>>>
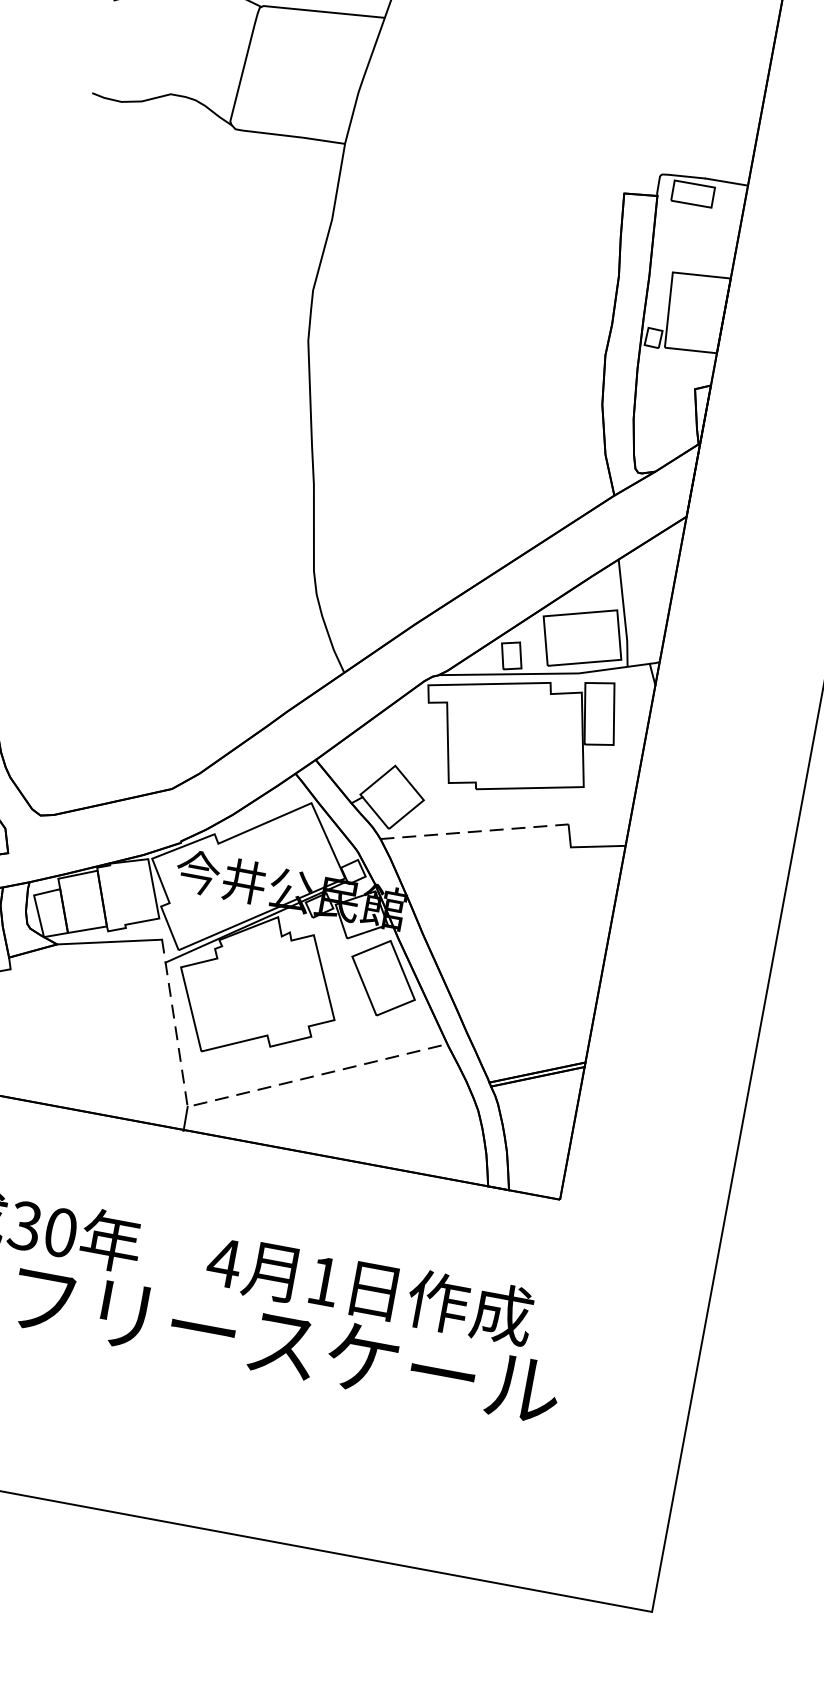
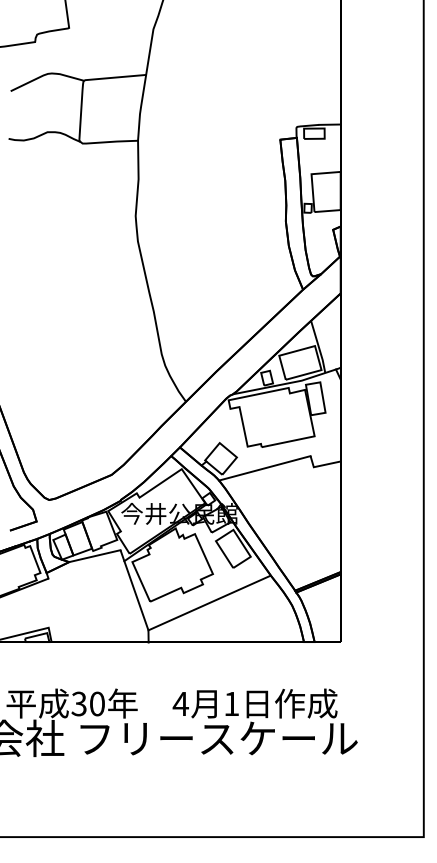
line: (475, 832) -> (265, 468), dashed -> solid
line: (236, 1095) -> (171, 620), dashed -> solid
<<<
>>>
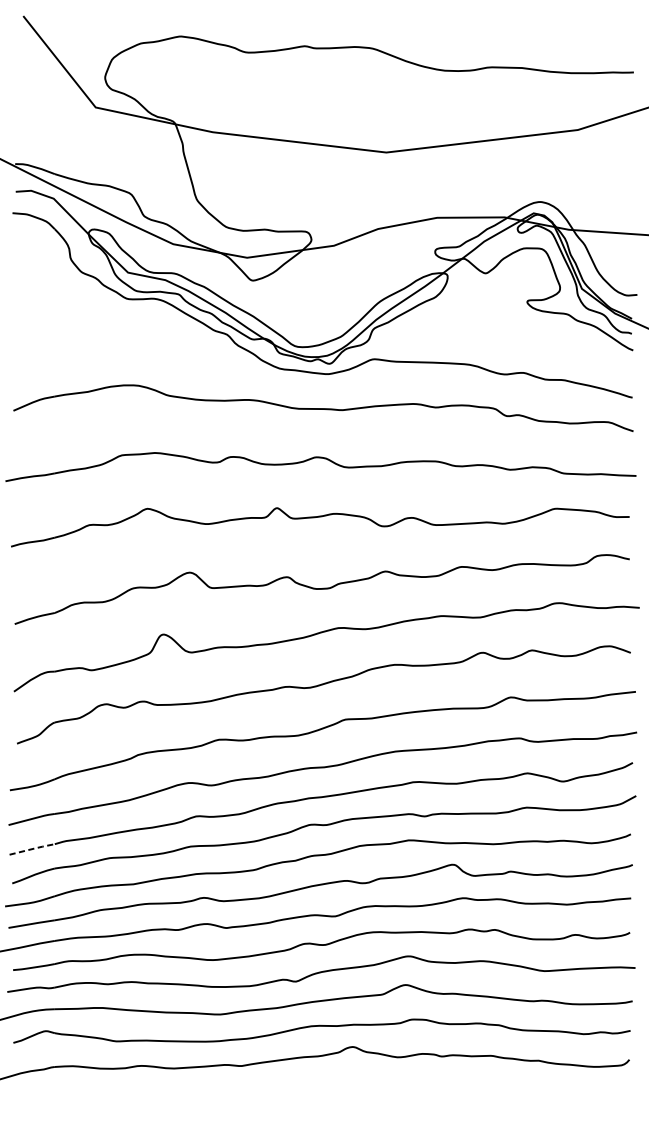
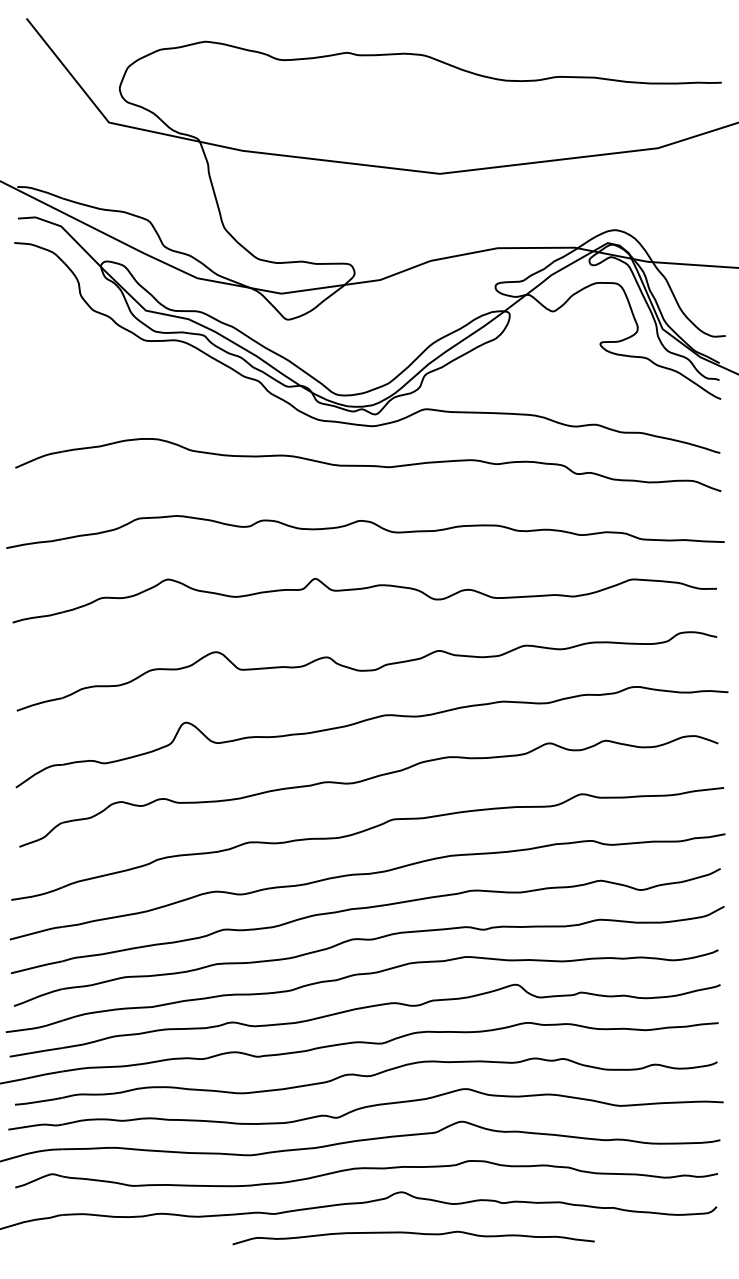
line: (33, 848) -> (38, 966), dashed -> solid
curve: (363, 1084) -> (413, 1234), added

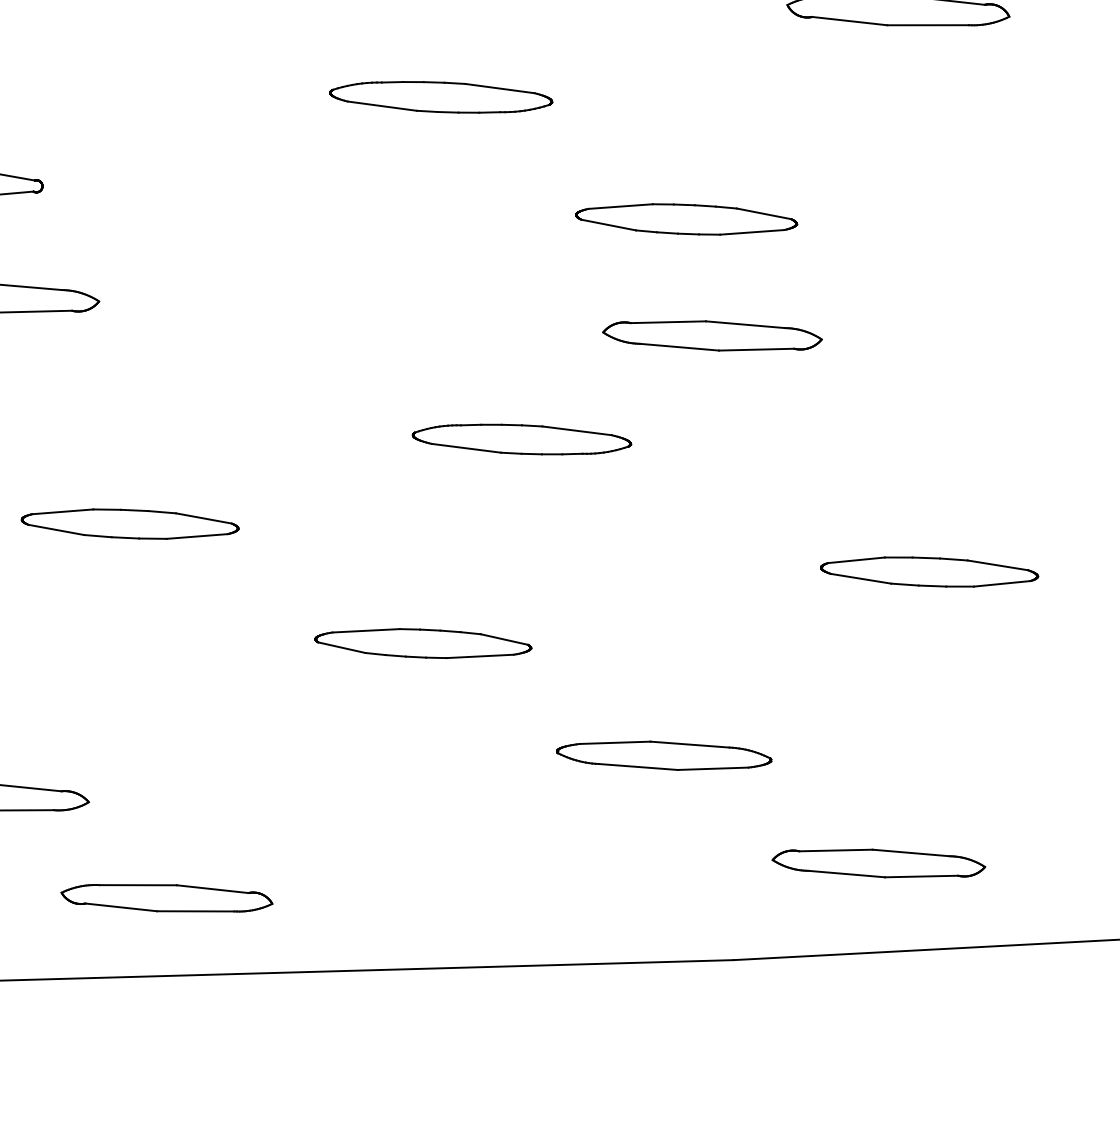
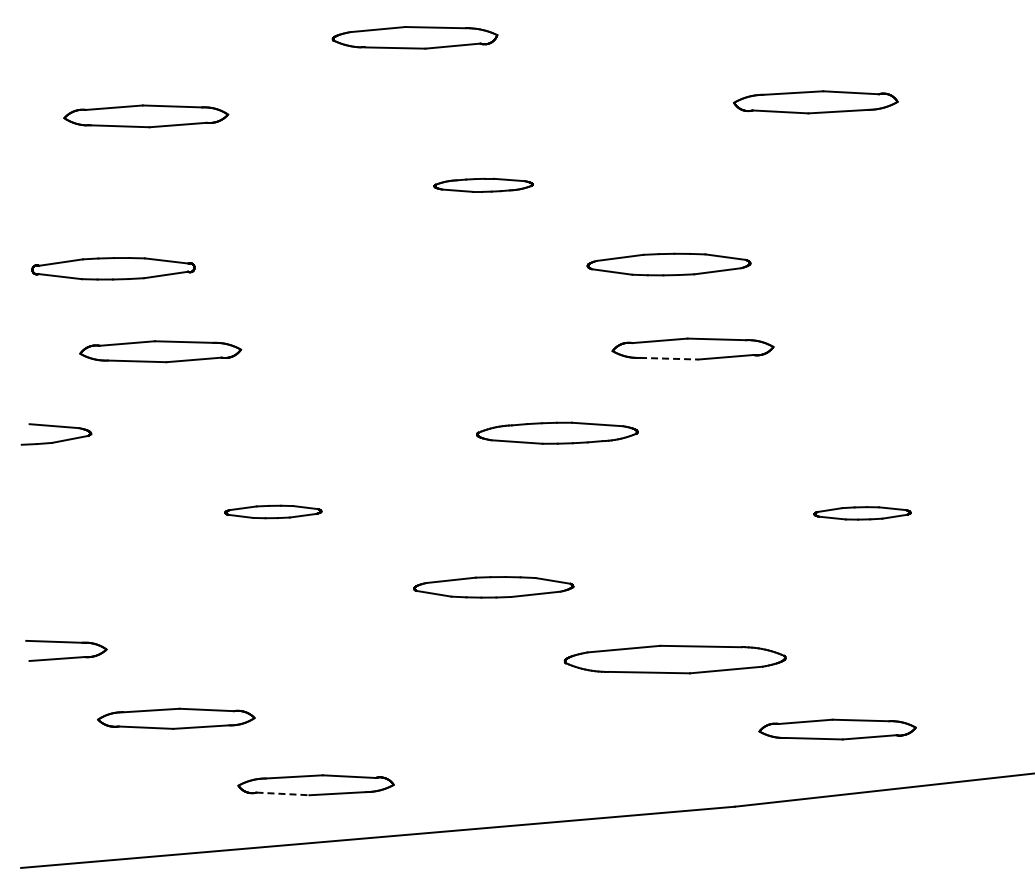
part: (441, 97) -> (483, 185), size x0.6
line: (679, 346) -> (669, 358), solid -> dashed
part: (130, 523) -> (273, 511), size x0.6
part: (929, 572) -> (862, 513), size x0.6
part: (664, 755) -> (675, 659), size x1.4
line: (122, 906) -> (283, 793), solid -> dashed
<<<
>>>
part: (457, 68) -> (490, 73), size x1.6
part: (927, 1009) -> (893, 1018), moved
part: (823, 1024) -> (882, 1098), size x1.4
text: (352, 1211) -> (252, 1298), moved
<<<
What you have to do:
Copy the lines above exactly, beginning at the line that has "part: (927, 1009) -> (893, 1018), moved" and stopping after the line that has "text: (352, 1211) -> (252, 1298), moved", and omit the rest.

Output for this exercise:
part: (927, 1009) -> (893, 1018), moved
part: (823, 1024) -> (882, 1098), size x1.4
text: (352, 1211) -> (252, 1298), moved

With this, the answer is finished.